Ben bu defa Amerika Birleşik Devletleri`ne çalışma ziyareti için geldim ve üçüncü gündür Washington`da bulunuyorum. Bugün Beyaz Saray`da Sayın Bill Clinton ile bir araya gelerek çok önemli görüşmeler yaptık. Bizim bu görüşme ve toplantılarımıza Beyaz Saray`da Bayan Albright, Sandy Berger ve diğer Beyaz Saray yetkilileri katıldılar. Bu arada Başkan Clinton ile yaptığımız görüşme ve toplantıların benim için, Azerbaycan için çok büyük önem arz ettiğini belirtmek isterim.

Tabiatıyla görüşülecek pekçok konumuz vardır. Fakat biz başlıca olarak Ermenistan-Azerbaycan, Dağlık Karabağ sorununun barışçıl çözümüne ilişkin konuları ele aldık. Hazar Denizi`nin enerji kaynaklarının kullanılması, petrol, doğal gaz üretiminin sağlanması ve dünya pazarlarına ulaştırılması, özellikle Bakü-Ceyhan petrol boru hattının inşası ile ilgili görüşmeler yaptık.

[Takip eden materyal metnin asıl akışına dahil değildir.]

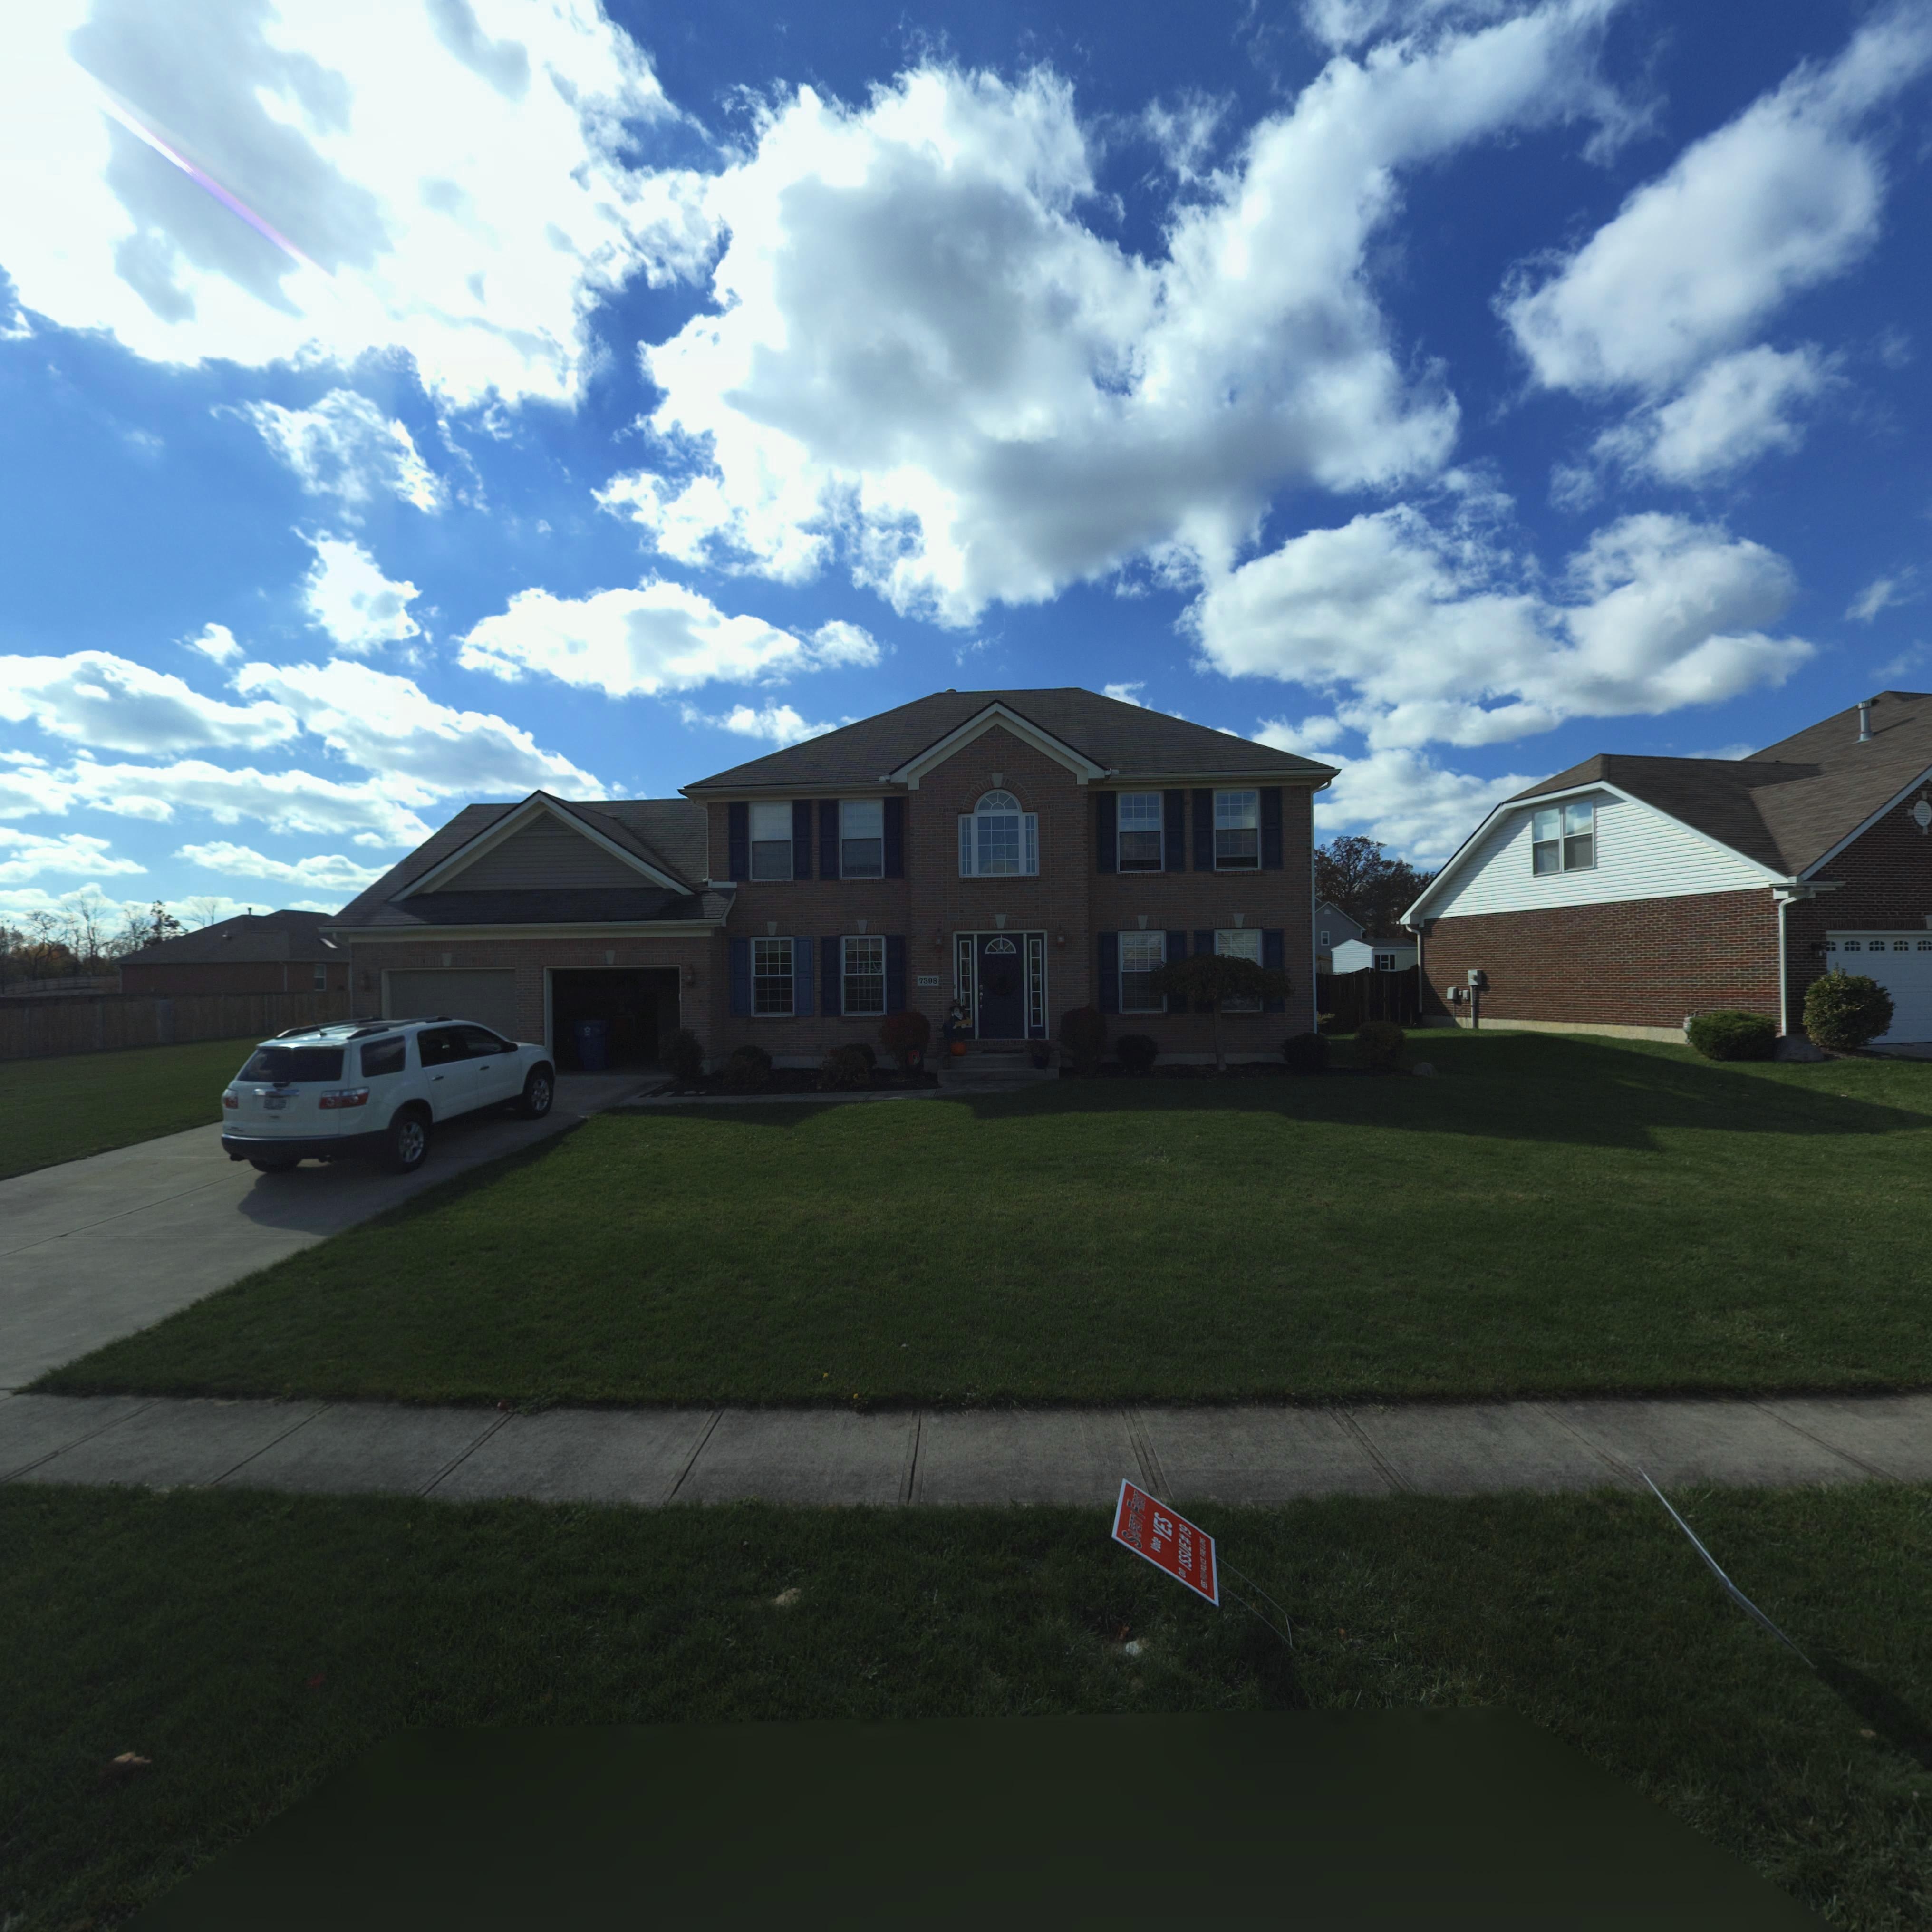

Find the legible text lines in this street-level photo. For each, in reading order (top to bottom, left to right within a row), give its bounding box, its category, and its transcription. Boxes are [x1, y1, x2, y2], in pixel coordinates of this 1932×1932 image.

1992 yılında Kongre tarafından Azerbaycan`a yönelik kabul edilen adaletsiz 907.maddenin kaldırılması konusunu tekrar masaya yatırdık. Biz Amerika-Azerbaycan ilişkilerinin geliştirilmesine ilişkin birçok konuya da değindik. Bu görüşmeyi çok önemsediğimi ve çok büyük umutlar beslediğimi bir kez daha ifade ederim. Başkan Clinton da, ben de bugün beyan ettik ki, Azerbaycan ile Amerika Birleşik Devletleri arasında samimi dostluk ilişkileri var. Biz Azerbaycan olarak Amerika Birleşik Devletleri ile ilişkilerimizi genişletmek, geliştirmek istiyoruz ve Amerika Birleşik Devletleri`ne çok büyük umutlar besliyoruz.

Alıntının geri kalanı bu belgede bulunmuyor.